Why not the domain is just $ ( - \infty , -3) $ of $ \sqrt{2-x} - \frac{1}{9-x^2} $

Question

Consider

$$ f(x) = \sqrt{2-x} - \frac{1}{9-x^2} $$

Now for the radical to be definable,

$$ 2-x \ge 0 $$

And for the fraction to be definable,

$$ 9-x^2> 0 $$

SO , the number line of solution set looks like:

Where red line is for radical's definability & orange for fraction's.

Now,

The result from above stuff is

$$ (- \infty , -3) $$

EDIT: I got that the second inequality's solution set was wrong.

Its

$$ (-3,3)$$

So final solution plot:

Which is $ \color{red}{wrong} $

Why?

Answer 1

The fraction is defined if and only if $9-x^2\ne 0\Leftrightarrow x\ne\pm3.$

However, you have done the square root part correctly: $\sqrt{2-x}$ is defined if and only if $x\le 2$.

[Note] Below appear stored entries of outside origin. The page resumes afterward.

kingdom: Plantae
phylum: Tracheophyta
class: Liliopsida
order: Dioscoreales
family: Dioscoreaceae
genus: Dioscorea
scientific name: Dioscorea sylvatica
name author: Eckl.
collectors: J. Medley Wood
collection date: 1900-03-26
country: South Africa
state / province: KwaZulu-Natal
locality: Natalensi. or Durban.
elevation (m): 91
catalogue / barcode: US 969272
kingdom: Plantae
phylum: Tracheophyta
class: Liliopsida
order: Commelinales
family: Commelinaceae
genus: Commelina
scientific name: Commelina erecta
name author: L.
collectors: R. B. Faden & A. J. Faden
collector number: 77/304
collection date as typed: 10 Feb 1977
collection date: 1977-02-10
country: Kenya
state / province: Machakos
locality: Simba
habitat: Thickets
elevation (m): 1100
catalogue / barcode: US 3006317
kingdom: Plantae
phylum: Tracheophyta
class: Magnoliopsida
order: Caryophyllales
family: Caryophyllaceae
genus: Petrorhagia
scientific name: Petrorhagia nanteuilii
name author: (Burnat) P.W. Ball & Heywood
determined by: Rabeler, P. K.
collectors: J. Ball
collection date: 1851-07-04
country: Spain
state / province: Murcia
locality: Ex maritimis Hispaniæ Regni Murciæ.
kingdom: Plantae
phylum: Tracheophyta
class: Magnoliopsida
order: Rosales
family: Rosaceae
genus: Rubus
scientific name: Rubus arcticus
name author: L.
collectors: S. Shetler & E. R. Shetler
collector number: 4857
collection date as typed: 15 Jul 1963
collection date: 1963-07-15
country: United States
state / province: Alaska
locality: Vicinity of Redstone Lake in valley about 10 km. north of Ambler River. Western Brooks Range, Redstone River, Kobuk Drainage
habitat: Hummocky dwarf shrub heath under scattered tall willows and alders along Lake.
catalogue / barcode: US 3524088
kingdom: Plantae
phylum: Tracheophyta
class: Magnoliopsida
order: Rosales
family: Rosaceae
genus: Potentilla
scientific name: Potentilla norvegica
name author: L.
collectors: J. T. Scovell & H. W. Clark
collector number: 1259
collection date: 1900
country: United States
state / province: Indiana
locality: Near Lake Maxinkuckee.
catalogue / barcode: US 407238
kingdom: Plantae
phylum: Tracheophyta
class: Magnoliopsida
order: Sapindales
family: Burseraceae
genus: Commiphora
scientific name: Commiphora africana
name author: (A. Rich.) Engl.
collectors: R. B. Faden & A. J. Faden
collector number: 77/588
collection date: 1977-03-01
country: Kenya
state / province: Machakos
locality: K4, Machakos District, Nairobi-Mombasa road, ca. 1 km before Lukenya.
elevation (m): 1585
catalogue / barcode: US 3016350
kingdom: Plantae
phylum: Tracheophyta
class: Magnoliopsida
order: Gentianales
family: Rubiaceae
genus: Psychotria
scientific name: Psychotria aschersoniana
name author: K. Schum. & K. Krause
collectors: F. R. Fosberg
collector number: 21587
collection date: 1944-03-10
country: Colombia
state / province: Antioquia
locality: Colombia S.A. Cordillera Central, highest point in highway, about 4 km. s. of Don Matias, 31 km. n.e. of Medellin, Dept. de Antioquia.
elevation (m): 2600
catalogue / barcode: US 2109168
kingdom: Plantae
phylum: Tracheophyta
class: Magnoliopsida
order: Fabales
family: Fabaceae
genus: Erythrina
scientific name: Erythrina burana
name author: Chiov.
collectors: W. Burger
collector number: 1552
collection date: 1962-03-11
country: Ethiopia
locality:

Because of this, we can conclude that $f(x)$ is defined if and only if $x\le 2$ and $x\ne -3$.

Answer 2

We have to satisfy

• $2-x\ge 0 \implies x\le 2$

and

• $9-x^2\neq0\implies x\neq \pm3$

thus the set of values of $x$ which satisfy both inequalities is

• $x\le2 \land x\neq-3$

Answer 3

In one line:

$ x \le 2$ AND $(x \not = -3$ OR $x \not =3)$.

Hence $x \le 2$ AND $x \not = -3.$

$D= (-\infty, -3)\cup (-3,2]$.